------ TRECHO ------
Tekoa Pyau não é apenas uma ocupação ou assentamento; para seus habitantes trata-se de um local sagrado.
Alísio Tupã Mirim, Um dos primeiros moradores da aldeia ensina: “Onde vive nosso espírito, onde vive nosso Deus, não é longe. Ele está aqui. Todo minuto, todo momento. Pela conversa, pelo pensamento, pelo sol, pelo vento, pela chuva. É tudo “transporte” de Nhanderú”.
Segundo a lenda de criação guarani Nhanderú Papá, o Deus universal, com a ajuda de seus irmãos Peru Rimã e Xariã, em não existindo nada, nenhum material até então, construiu a terra, a fauna e flora e os povos humanos com a própria carne. Para os Guaranis a terra contém em si a essência de Deus, sua materialidade e, especificamente, a terra habitada por eles é a parte de Deus que lhes foi destinada. Para o Guarani não existe diferença entre religiões, consideram que aquilo que os juruás (não-índios) chamam de Deus ou Jesus e Nhanderú são a mesma entidade compreendida de modo diferente.
Dentro do código de ética guarani m´bya toda ação realizada com bondade e no melhor interesse da coletividade é a expressão do desejo e manifestação de Nhanderú Papá. A ocupação de um terreno abandonado numa região tradicional do antigo território guarani (o Pico do Jaraguá é uma histórica referência geográfica para esse povo) com o objetivo de utilizá-lo para a perpetuação de seus costumes faz todo o sentido e está em consonância com suas crenças mais enraizadas. Habitar essa área, portanto, vai muito além conseguir a posse jurídica oficial de alguns hectares.
------ REGISTROS FORNECIDOS ------
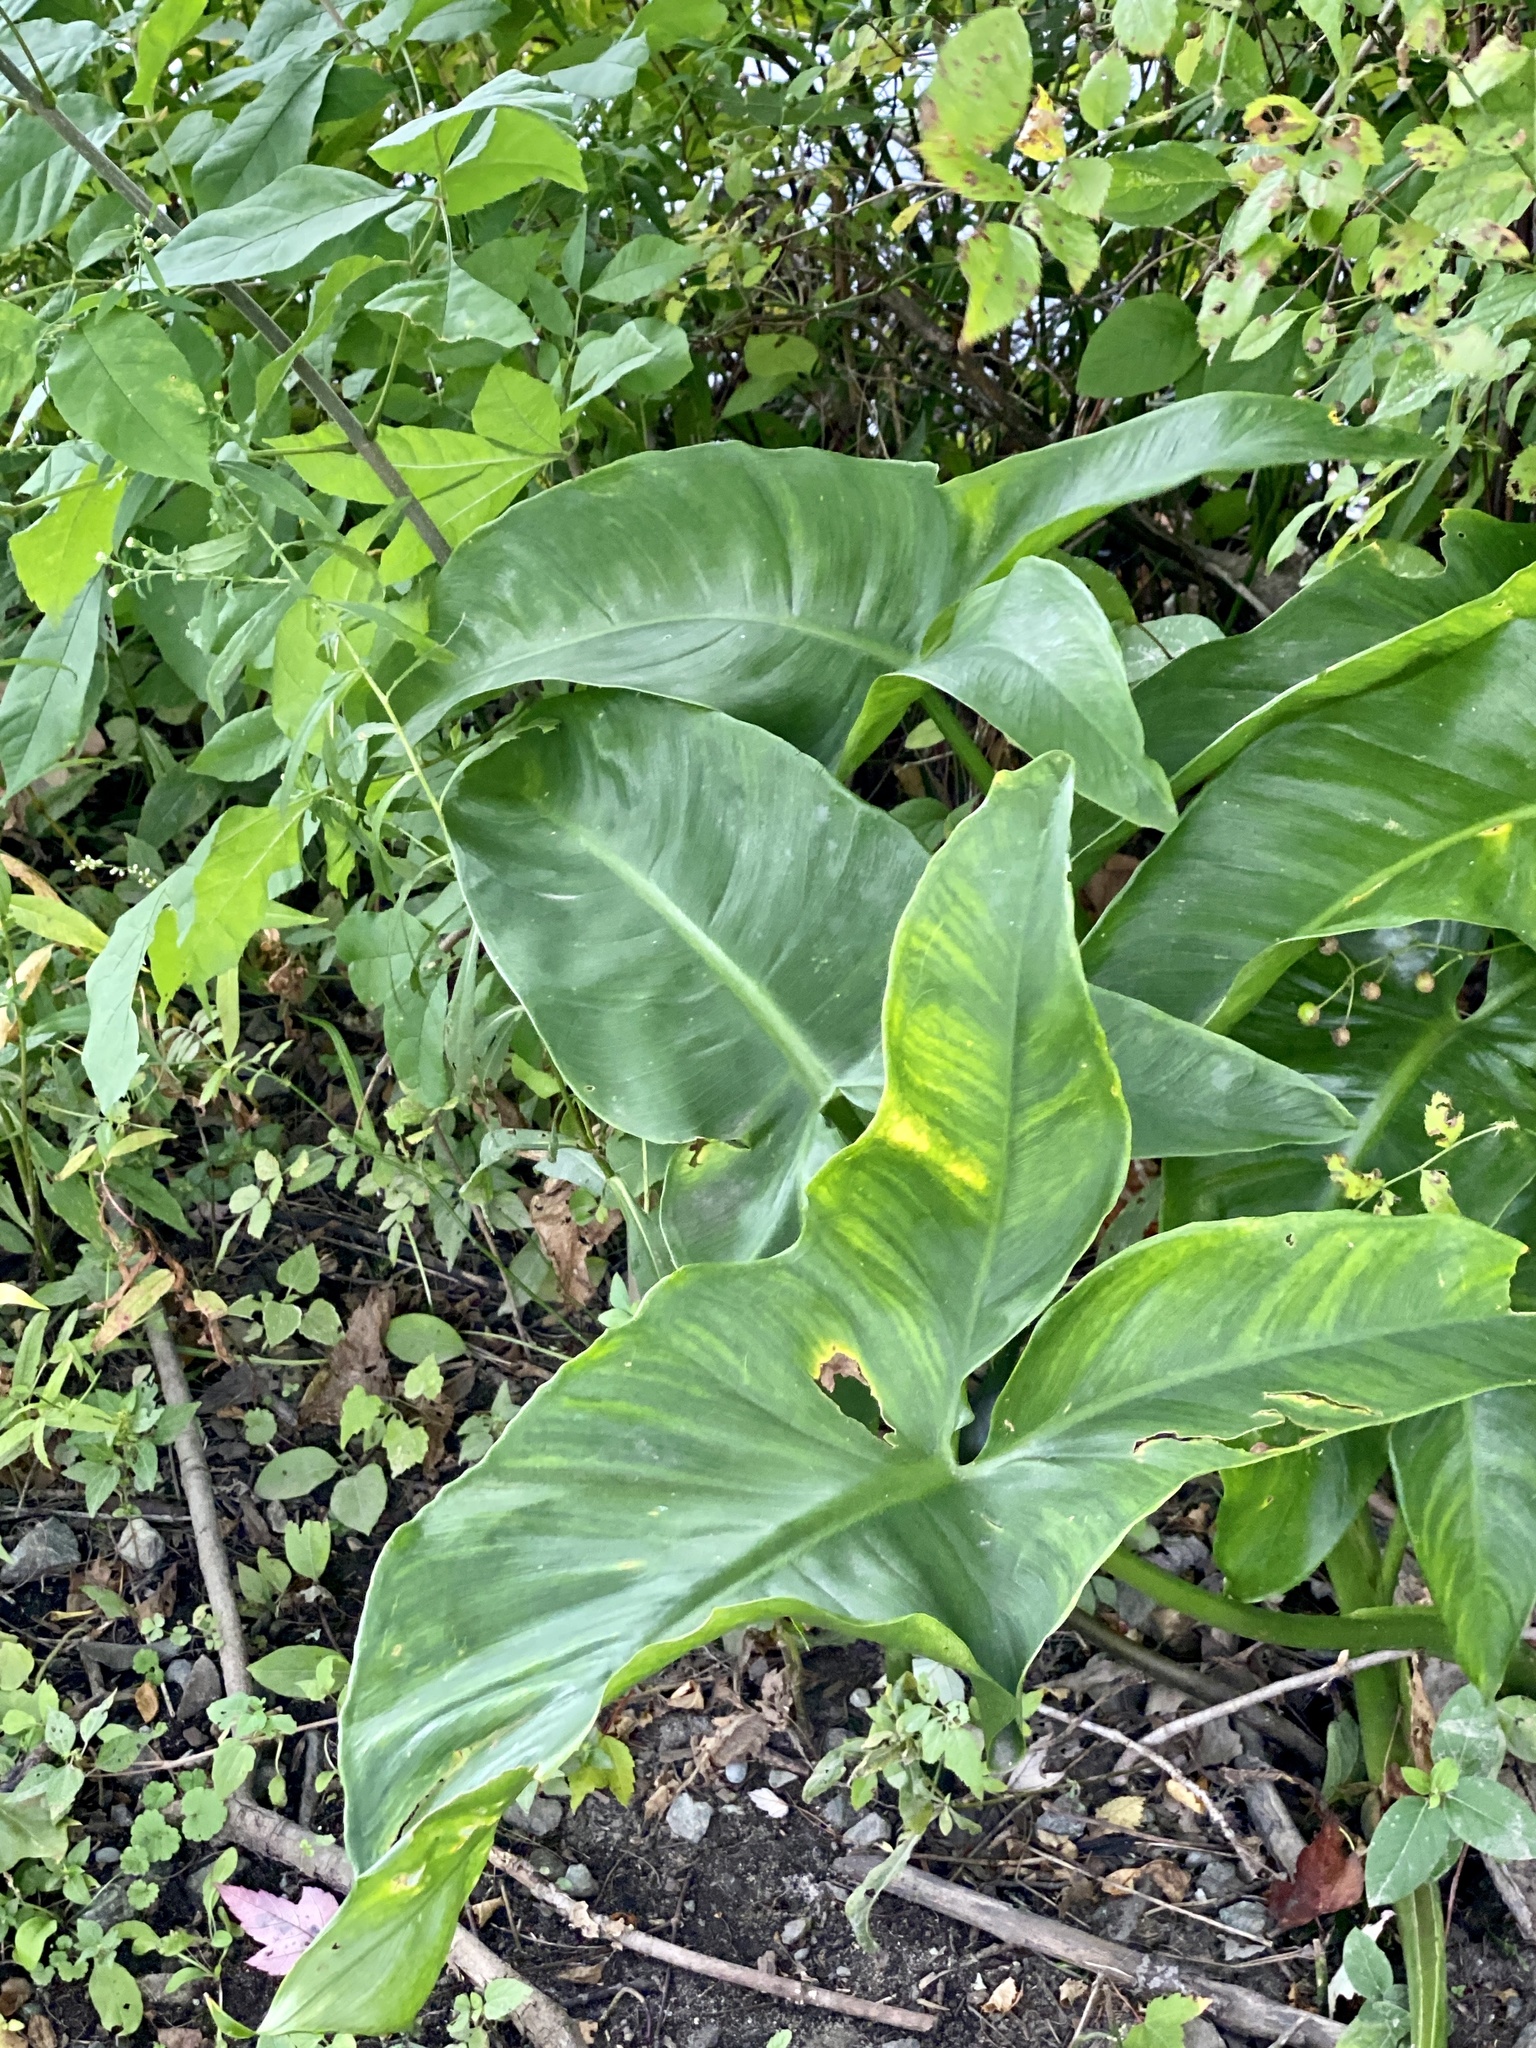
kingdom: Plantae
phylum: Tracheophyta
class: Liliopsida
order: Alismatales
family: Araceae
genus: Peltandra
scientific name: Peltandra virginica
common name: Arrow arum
------
*TAREFA PROPOSTA 1*. Reescreva em forma de lista, de modo mais curto, o parágrafo do trecho que começa com "Segundo a lenda de criação guarani", mantendo os fatos principais.
*TAREFA PROPOSTA 2*. Segundo a fala de Alísio Tupã Mirim no trecho, quais são todas as coisas que servem de "transporte" de Nhanderú?
*TAREFA PROPOSTA 3*. Transcreva literalmente a parte do trecho que começa em "Segundo a lenda" e termina em "de modo diferente.".

*RESULTADO 1*.
- Na lenda de criação guarani, Nhanderú Papá, o Deus universal, criou a terra, a fauna, a flora e os povos humanos com a própria carne. Ele teve a ajuda dos irmãos Peru Rimã e Xariã, e antes não existia nenhum material.
- Para os Guaranis, a terra contém a essência e a materialidade de Deus. A terra onde eles vivem é a parte de Deus destinada a eles.
- Os Guaranis não veem diferença entre religiões. Para eles, o Deus ou Jesus dos juruás (não-índios) e Nhanderú são a mesma entidade, compreendida de modo diferente.

*RESULTADO 2*.
- a conversa
- o pensamento
- o sol
- o vento
- a chuva

*RESULTADO 3*.
Segundo a lenda de criação guarani Nhanderú Papá, o Deus universal, com a ajuda de seus irmãos Peru Rimã e Xariã, em não existindo nada, nenhum material até então, construiu a terra, a fauna e flora e os povos humanos com a própria carne. Para os Guaranis a terra contém em si a essência de Deus, sua materialidade e, especificamente, a terra habitada por eles é a parte de Deus que lhes foi destinada. Para o Guarani não existe diferença entre religiões, consideram que aquilo que os juruás (não-índios) chamam de Deus ou Jesus e Nhanderú são a mesma entidade compreendida de modo diferente.